(Contenu transcrit des pages)
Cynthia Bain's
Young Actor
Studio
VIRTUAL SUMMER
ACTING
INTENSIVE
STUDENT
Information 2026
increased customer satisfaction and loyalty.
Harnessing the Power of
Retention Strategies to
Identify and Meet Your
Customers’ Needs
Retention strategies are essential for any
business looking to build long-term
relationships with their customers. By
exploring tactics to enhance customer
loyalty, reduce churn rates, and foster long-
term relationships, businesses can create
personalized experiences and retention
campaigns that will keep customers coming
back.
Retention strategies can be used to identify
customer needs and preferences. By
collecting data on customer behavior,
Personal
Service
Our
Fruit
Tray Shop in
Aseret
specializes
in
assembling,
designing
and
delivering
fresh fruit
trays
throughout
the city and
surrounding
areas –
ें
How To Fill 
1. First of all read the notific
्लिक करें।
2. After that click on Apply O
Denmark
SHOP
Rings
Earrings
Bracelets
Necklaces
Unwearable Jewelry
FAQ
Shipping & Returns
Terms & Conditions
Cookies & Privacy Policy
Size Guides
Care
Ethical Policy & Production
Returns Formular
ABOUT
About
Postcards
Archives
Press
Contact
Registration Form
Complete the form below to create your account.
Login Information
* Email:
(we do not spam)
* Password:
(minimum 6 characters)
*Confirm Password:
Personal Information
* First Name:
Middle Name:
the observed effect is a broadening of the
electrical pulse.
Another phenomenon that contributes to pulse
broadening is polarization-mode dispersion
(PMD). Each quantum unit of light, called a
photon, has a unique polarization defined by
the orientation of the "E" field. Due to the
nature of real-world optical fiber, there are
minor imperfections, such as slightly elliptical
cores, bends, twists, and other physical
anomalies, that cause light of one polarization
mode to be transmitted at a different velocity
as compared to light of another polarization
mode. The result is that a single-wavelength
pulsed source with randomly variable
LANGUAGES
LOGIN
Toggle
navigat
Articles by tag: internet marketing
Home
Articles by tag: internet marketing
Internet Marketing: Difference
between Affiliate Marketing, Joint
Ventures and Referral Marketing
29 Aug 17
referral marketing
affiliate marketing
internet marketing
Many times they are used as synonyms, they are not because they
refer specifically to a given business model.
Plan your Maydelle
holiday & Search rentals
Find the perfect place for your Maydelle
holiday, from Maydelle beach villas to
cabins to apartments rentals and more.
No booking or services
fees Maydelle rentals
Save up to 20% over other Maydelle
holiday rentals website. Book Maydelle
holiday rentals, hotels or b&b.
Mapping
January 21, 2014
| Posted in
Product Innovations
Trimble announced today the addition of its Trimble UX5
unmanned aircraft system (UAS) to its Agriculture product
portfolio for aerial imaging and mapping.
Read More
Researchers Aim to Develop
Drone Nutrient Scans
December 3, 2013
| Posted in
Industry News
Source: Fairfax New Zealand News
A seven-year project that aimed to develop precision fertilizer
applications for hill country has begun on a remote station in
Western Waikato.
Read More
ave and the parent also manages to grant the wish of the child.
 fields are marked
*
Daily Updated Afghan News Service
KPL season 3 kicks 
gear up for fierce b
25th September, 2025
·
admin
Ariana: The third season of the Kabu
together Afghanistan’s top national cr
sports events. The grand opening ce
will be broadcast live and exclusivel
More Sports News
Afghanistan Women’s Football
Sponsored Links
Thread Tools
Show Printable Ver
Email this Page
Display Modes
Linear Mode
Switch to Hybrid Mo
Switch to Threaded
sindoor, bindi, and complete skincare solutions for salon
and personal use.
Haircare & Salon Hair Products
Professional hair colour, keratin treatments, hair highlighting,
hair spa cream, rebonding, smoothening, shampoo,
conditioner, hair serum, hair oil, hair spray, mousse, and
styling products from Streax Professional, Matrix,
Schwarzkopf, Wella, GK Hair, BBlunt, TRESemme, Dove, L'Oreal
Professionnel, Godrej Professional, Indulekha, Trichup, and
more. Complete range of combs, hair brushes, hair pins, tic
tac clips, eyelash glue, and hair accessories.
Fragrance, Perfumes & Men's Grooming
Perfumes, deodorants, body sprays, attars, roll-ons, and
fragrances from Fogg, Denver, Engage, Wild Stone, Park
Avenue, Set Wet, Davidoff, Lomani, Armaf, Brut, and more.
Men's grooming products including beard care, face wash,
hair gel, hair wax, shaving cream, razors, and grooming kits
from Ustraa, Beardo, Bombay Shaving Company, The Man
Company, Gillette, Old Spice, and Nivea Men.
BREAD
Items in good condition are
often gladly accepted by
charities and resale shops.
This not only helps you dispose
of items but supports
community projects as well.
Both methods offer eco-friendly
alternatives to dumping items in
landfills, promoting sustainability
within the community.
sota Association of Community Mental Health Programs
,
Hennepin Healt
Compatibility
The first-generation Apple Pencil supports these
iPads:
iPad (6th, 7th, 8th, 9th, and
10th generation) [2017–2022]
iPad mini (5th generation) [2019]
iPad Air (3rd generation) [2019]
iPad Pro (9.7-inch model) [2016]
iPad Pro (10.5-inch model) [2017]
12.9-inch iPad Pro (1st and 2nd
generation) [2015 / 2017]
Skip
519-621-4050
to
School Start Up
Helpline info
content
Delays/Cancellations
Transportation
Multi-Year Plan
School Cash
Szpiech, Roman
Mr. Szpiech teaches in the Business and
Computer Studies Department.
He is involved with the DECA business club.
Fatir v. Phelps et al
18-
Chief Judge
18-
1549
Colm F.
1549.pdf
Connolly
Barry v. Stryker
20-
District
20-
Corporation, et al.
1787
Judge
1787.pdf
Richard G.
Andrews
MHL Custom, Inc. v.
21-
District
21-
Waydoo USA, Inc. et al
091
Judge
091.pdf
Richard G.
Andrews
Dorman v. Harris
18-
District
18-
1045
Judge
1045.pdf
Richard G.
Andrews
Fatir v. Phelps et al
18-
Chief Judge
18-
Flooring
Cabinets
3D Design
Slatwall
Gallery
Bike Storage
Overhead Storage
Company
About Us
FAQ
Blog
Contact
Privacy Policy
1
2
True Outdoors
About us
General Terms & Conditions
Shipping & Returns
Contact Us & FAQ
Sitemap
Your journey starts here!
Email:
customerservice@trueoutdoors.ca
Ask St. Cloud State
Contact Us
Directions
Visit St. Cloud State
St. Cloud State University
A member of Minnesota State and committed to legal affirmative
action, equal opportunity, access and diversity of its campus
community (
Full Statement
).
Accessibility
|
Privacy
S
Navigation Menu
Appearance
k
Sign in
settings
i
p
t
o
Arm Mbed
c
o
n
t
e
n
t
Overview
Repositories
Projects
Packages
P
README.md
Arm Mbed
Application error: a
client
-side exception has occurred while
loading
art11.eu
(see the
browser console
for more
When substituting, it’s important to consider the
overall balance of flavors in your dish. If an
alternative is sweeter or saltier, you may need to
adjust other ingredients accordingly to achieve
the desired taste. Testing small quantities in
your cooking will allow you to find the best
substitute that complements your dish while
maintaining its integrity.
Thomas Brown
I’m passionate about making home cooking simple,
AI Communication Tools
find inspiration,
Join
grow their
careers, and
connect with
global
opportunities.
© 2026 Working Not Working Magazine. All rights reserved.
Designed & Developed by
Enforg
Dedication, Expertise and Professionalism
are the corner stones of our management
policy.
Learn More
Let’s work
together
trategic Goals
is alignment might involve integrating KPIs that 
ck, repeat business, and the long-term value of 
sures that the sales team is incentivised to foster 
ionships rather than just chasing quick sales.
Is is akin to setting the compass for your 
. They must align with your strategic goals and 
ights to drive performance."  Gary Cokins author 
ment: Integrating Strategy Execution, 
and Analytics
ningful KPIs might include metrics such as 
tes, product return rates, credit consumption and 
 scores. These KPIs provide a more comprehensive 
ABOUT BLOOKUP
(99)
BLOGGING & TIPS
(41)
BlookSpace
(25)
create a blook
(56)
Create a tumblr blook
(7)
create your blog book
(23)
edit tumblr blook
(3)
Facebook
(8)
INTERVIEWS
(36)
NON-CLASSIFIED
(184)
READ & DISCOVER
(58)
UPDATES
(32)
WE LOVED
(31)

• Consigne
Repérez dans les enregistrements toutes les lignes qui contiennent le mot « model », puis recopiez chacune d'elles.

• Votre réponse
refer specifically to a given business model.
iPad Pro (9.7-inch model) [2016]
iPad Pro (10.5-inch model) [2017]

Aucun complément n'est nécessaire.